The demonstrators apologized for the risk, saying, “It was never our intention to stir up memories of the Second World War.
We want to emphasize that we are not anti-Semitic or anti-Jewish, or support the German regime. Our sincere apologies.
Protesters were later seen apparently partying in a bar with loud music. A man can be seen dancing vigorously to the music while another delivers the Nazi salute in the background.
A protester salutes Nazis while standing in German uniform before a demonstration against ongoing Covid-19 restrictions in the Netherlands
Protesters were later seen apparently celebrating in a bar with loud music. A man can be seen dancing vigorously to the music while another gives the Nazi salute in the background
The men seemed to be enjoying themselves in a bar in Urk after the Saturday evening “demonstration”
The group was protesting the Covid-19 restrictions, which are still in place across the Netherlands. But that came days before the government announced it would loosen the rules further, by ending social distancing, while introducing entry permits for bars, restaurants and festivals.

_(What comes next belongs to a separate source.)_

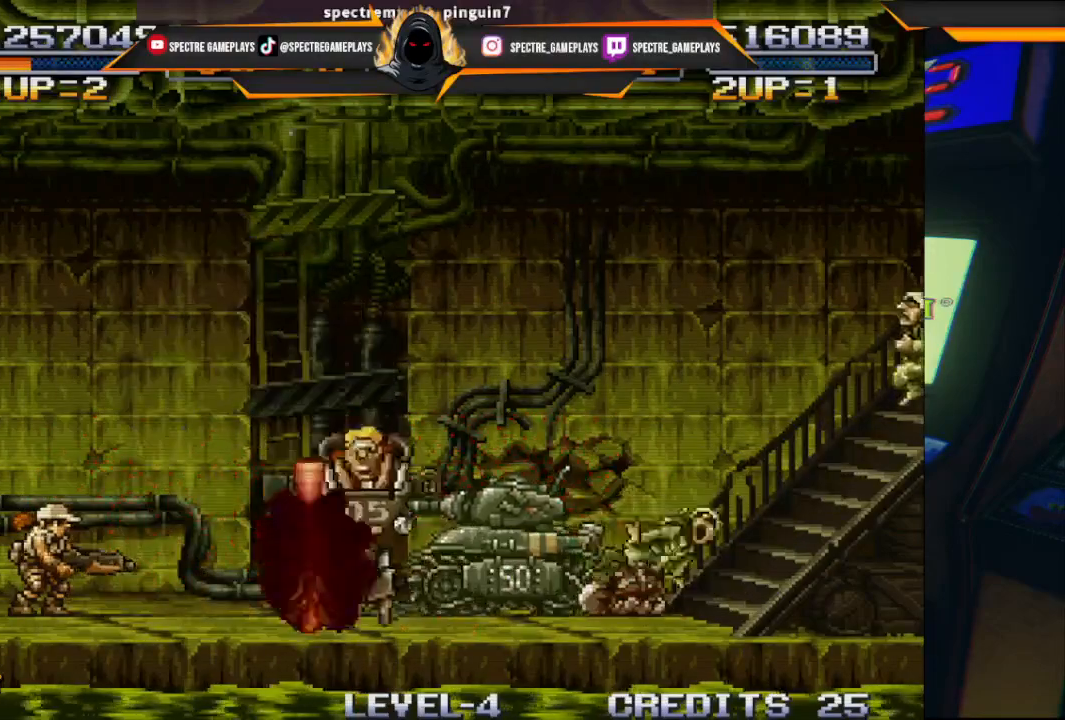
{"buttons": ["A", "DPAD_RIGHT"], "left_stick": "center", "events": [[400, "A", "down"], [467, "DPAD_RIGHT", "down"]]}
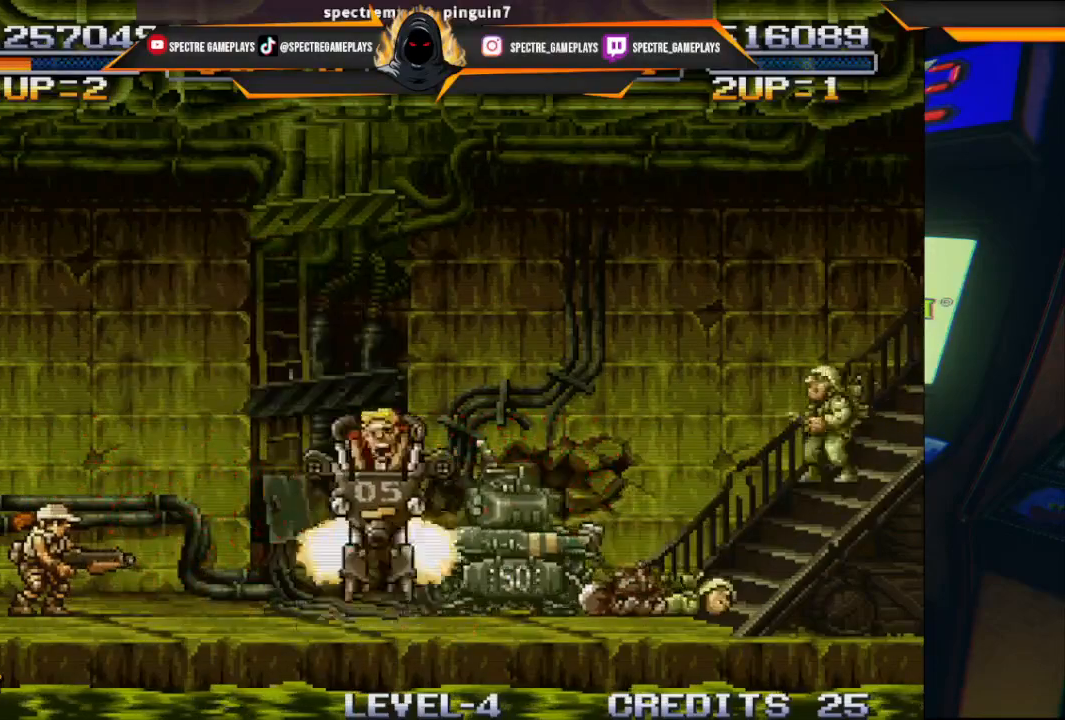
{"buttons": [], "left_stick": "center", "events": [[134, "A", "up"], [401, "B", "down"], [434, "DPAD_RIGHT", "up"], [501, "B", "up"]]}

Prime Minister Mark Rutte said a corridor showing evidence of vaccination, recovery from the virus or a negative test would be required for people aged 13 and over from September 25.
Infection rates are dropping in the Netherlands, which was under some of Europe’s most lenient restrictions early in the pandemic, but tightened dramatically during the brutal second wave.
“I am pleased to announce today that from 25 September the mandatory social distancing rule of 1.5 meters will be abolished,” Ruti said in a televised press conference.
This means that more people can visit a cafe or restaurant at the same time. It also means that festivals and sporting events abroad can return to full capacity.
The Dutch government has rejected criticism from people such as the suspected populist politician Thierry Baudi, who said the permits were an attempt to force vaccination.
No, using a corona entry ticket does not force anyone to be vaccinated. “You can also use the tests to get somewhere and that is still free for now,” Health Minister Hugo de Jong said.
In the meantime, the Netherlands will still require masks on public transport and at airports, but not on train or tram platforms.